» Testo estratto
Amnesty vince ancora: liberata Aung San Suu Kyi

Pubblicato il da Beatrica Agostini e Francesca Benetton I F

E’ stata liberata da poco Aung San Suu Kyi, premio Nobel del 1991 per la pace e fondatrice della NLD (National League for Democratic).

Fu mandata agli arresti domiciliari, perché avversaria del regime militare salito a governo nel 1988, che le concesse un eventuale abbandono del paese, rifiutato dalla leader. aung-san-suu-kyi.png

L’esito delle elezioni del 1990 fu una schiacciante vittoria per il suo partito, che avrebbe dovuto farle assumere la carica di Primo Ministro. Invece il regime militare prese il potere con la forza, annullando il voto popolare. Gli arresti si prolungarono fino al 1995, quando furono revocati per un periodo ristretto, limitandole, però, la libertà senza permetterle di lasciare il paese né di ricevere visite dai parenti.

Solo nel 2002 Aung San Suu Kyi potè agire liberamente sul Myanmar, ma il 30 maggio 2003, un gruppo di militari aprì il fuoco sul convoglio sul quale viaggiava anche lei massacrando un gran numero di persone. La leader riuscì a salvarsi, fuggendo, ma venne rimandata agli arresti.

» Dati in esame
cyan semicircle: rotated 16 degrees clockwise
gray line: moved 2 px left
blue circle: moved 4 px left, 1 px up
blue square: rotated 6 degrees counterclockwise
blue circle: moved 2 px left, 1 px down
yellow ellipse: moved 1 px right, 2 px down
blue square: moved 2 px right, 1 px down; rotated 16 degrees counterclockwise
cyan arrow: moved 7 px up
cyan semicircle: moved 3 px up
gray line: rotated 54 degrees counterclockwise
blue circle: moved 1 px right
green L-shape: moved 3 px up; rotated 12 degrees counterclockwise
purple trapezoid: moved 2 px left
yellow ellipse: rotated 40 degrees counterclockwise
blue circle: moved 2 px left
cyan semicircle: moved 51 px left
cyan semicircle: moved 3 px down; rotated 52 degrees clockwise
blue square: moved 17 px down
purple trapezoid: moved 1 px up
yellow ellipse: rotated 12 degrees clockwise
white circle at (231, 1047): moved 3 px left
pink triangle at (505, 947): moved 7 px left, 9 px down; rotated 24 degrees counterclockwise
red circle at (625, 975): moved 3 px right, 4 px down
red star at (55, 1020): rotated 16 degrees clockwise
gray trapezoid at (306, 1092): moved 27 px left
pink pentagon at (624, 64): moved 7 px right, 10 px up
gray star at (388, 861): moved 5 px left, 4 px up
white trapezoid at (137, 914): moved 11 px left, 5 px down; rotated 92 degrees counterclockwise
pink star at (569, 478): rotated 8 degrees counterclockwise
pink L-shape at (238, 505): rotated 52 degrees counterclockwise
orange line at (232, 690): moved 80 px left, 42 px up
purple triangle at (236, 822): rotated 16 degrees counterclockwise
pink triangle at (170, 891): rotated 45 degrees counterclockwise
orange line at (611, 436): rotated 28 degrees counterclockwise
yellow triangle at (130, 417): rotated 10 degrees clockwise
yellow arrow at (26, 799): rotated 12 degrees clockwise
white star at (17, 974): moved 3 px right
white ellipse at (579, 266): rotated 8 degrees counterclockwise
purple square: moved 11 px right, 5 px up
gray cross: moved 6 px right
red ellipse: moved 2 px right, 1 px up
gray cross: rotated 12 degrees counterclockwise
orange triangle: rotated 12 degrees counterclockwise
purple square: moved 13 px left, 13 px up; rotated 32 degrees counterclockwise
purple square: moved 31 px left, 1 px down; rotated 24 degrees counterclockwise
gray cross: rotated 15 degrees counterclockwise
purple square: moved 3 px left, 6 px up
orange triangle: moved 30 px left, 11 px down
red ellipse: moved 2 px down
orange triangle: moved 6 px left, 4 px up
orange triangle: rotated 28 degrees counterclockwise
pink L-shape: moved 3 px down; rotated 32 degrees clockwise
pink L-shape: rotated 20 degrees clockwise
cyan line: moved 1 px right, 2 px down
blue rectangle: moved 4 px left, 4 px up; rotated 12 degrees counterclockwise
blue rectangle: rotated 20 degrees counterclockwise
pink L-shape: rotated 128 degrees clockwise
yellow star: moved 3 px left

» Operazioni da svolgere
1. Secondo l'articolo su Aung San Suu Kyi, in quale anno le fu assegnato il premio Nobel per la pace?
2. Stampa il passo dell'articolo su Aung San Suu Kyi che comincia con le parole "Pubblicato il da" e fermati dopo le parole "visite dai parenti.".
Il materiale qui sopra proviene da un'altra fonte.

» Elenco delle soluzioni
1. Nel 1991.

2.
Pubblicato il da Beatrica Agostini e Francesca Benetton I F

E’ stata liberata da poco Aung San Suu Kyi, premio Nobel del 1991 per la pace e fondatrice della NLD (National League for Democratic).

Fu mandata agli arresti domiciliari, perché avversaria del regime militare salito a governo nel 1988, che le concesse un eventuale abbandono del paese, rifiutato dalla leader. aung-san-suu-kyi.png

L’esito delle elezioni del 1990 fu una schiacciante vittoria per il suo partito, che avrebbe dovuto farle assumere la carica di Primo Ministro. Invece il regime militare prese il potere con la forza, annullando il voto popolare. Gli arresti si prolungarono fino al 1995, quando furono revocati per un periodo ristretto, limitandole, però, la libertà senza permetterle di lasciare il paese né di ricevere visite dai parenti.